Given a FooService with read and write operations backed by a repository, I want to provide an asynchronous variant of it to be used in a Spring REST web service (potentially using Akka as it’s already a candidate for other problems…).
So far I have the verbose and somewhat clunky variant
class AsyncFooService extends FooService {
private final ExecutorService executor = Executors.newCachedThreadPool();
private final FooService delegate = ...
@Override
public void writeSomeThing(Obj o) {
executor.submit(new Runnable() {
@Override
public void run() {
delegate.writeSomeThing(o);
}
});
}
// repeat same override & executor semantics for all write* routines
}
What other good variants are there in achieveing asynchronous operations to the service?
To limit the scope, let’s not directly consider Proxies as they don’t provide a solution in themselves.
First off I think there is a typo in your code – you’re calling the same writeSomeThing() method from within the run() creating infinite loop?

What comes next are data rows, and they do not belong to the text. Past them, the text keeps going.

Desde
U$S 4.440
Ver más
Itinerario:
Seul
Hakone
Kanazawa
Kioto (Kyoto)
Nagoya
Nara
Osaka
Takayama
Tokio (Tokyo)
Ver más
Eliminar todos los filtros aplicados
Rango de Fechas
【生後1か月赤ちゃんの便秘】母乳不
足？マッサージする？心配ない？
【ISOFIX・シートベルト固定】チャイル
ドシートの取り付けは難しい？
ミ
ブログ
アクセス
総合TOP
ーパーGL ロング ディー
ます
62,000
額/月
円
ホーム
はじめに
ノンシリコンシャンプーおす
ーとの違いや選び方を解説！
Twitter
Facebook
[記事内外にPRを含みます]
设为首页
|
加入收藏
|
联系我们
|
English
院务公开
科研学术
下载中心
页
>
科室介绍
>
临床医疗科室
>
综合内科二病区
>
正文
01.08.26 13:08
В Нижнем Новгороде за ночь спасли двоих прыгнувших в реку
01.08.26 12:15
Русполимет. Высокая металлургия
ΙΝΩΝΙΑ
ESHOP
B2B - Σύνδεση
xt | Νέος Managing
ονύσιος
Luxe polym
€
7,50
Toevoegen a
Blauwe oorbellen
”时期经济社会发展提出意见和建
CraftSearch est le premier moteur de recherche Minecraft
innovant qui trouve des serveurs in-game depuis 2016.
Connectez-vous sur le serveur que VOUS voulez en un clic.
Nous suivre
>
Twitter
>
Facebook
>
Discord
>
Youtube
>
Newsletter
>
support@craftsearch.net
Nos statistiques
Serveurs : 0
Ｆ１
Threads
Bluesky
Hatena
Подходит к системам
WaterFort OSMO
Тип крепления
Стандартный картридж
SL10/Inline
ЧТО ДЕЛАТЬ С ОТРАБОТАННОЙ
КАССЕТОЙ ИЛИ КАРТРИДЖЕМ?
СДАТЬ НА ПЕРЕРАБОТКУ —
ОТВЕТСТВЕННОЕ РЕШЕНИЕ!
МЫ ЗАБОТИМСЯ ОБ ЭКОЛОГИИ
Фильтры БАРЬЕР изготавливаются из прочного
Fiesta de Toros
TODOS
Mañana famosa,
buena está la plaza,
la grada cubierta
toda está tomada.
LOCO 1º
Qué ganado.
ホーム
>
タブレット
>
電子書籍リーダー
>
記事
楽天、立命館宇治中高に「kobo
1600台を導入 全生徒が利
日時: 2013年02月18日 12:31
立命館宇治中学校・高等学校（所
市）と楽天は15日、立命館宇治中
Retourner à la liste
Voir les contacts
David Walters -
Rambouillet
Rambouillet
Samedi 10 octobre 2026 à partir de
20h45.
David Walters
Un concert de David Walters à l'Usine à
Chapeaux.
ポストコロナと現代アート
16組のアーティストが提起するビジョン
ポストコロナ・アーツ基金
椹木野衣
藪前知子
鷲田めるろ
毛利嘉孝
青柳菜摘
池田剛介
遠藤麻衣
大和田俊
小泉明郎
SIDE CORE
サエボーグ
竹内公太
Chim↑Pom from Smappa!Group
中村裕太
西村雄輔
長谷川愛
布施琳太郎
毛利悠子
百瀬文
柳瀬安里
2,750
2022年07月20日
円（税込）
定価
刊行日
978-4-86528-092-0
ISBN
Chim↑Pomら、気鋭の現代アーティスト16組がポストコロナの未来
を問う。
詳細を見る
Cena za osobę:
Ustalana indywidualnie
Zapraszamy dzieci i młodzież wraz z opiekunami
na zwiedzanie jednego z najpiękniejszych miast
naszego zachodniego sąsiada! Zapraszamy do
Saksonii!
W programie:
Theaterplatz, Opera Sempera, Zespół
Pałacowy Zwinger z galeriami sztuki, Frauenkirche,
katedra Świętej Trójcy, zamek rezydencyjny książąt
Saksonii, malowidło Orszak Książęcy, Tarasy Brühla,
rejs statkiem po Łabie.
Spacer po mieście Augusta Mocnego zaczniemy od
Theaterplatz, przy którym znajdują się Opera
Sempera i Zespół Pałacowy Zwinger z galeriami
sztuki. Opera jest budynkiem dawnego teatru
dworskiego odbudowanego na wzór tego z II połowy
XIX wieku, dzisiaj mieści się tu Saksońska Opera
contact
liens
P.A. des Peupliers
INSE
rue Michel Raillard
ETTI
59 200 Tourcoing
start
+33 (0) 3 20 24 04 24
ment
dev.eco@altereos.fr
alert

Aside from this, I think this is pretty much how would you do it in plain Java – using Executors. More verbose for sure, but you could move this code to the proxy/interceptor to your sync implementation, which would submit task to executor and return control to the caller, therefore leaving sync implementation free of this non functional logic. Then you could either call sync implementation directly to get sync behavior or call proxy to get async, or perhaps proxy cold handle both depending on the parameters etc.
If you want less coding to do and having enough flexibility there are certainly options available – beside Akka, which you already mentioned, you could look at Apache Camel’s SEDA queues or to any lightweight messaging solution which would let you to post tasks to the work queues for processing outside of your main thread.